Our use-case is to use C2Numpy inside ROOTand the process the classification problem of particles by using Xgboostand pandas.
Our data set basically has 6 kinematic variables (like jet pt and dilepton mass etc.) Then a label set telling us from monte carlo is the particle is sourced from interesting process or not (also we have a weight array, because events come from Monte Carlo need to be weighted).

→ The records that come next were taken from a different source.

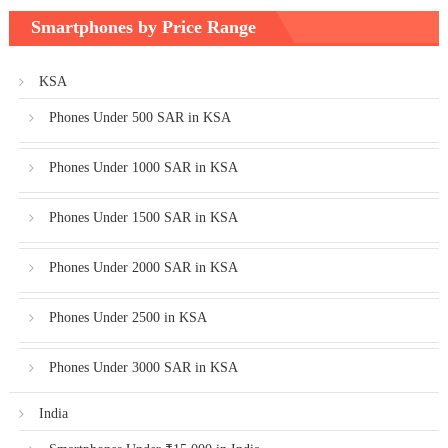
Smartphones by Price Range
KSA
Phones Under 500 SAR in KSA
Phones Under 1000 SAR in KSA
Phones Under 1500 SAR in KSA
Phones Under 2000 SAR in KSA
Phones Under 2500 in KSA
Phones Under 3000 SAR in KSA
India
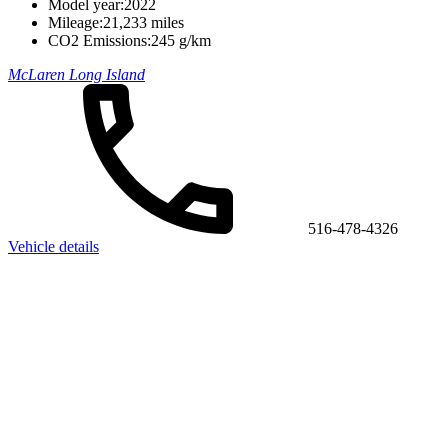
Model year:
2022
Mileage:
21,233 miles
CO2 Emissions:
245 g/km
McLaren Long Island
516-478-4326
Vehicle details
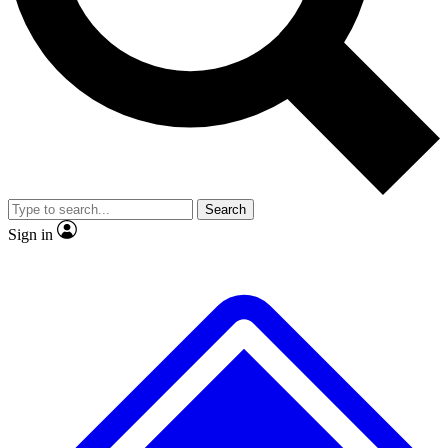
No ads, ever
Exclusive, original
reporting
Scientist interviews and
Member-only features
video
Search
Sign in
JOIN LIVE SCIENCE PRO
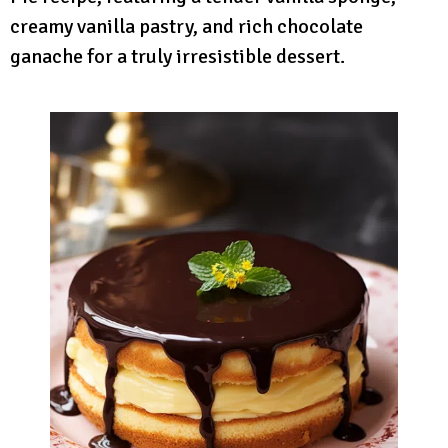
creamy vanilla pastry, and rich chocolate
ganache for a truly irresistible dessert.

Assume we prepared these accordingly in .npy files, we can then load and put data intu Pandas.DataFrame:
xfiles= glob.glob("./xdata_*.npy")
xfiles.sort()
yfiles= glob.glob("./ydata_*.npy")
yfiles.sort()
xarrays = [np.load(f) for f in xfiles]
rawdata= np.concatenate(xarrays)
yarrays = [np.load(f) for f in yfiles]
rawydata= np.concatenate(yarrays)
dfx = pd.DataFrame(rawdata)
dfy = pd.DataFrame(rawydata)
setsize = rawydata.shape[0]
Then, we want to shuffle the data. Here, not to wrecked by np.random.seed, you want to generate a permutation list according to length of data set first.
perm = np.random.permutation(setsize)
dfx = dfx.iloc[perm]
dfy = dfy.iloc[perm]
And then you may need to extract/drop rows (for us, the weight row) for separate use in XGboost:
weight = dfx['weight']
dfx= dfx.drop('weight',axis=1)
# separate into train and test set
weight_train = weight.head(int(setsize*0.7))
weight_test= weight.tail(int(setsize*0.3))
trainx = dfx.head(int(setsize*0.7))
testx = dfx.tail(int(setsize*0.3))
trainy = binaryy[:int(setsize*0.7)]
testy = binaryy[-int(setsize*0.3):]
And then you’re basically free to go!
dtrain = xgb.DMatrix(trainx.values, label=trainy, weight=np.abs(weight_train.values))
dtest = xgb.DMatrix(testx.values, label=testy, weight=np.abs(weight_test.values))
evallist = [(dtest,'eval'), (dtrain,'train')]
num_round = 700
param = {}
param['objective'] = 'binary:logistic'
param['eta'] = 0.05
param['max_depth'] = 4
param['silent'] = 1
param['nthread'] = 12
param['eval_metric'] = "auc"
param['subsample'] = 0.6
param['colsample_bytree'] = 0.5
bst = xgb.train(param.items(), dtrain, num_round, evallist, early_stopping_rounds=200)
bst.save_model('./001.model')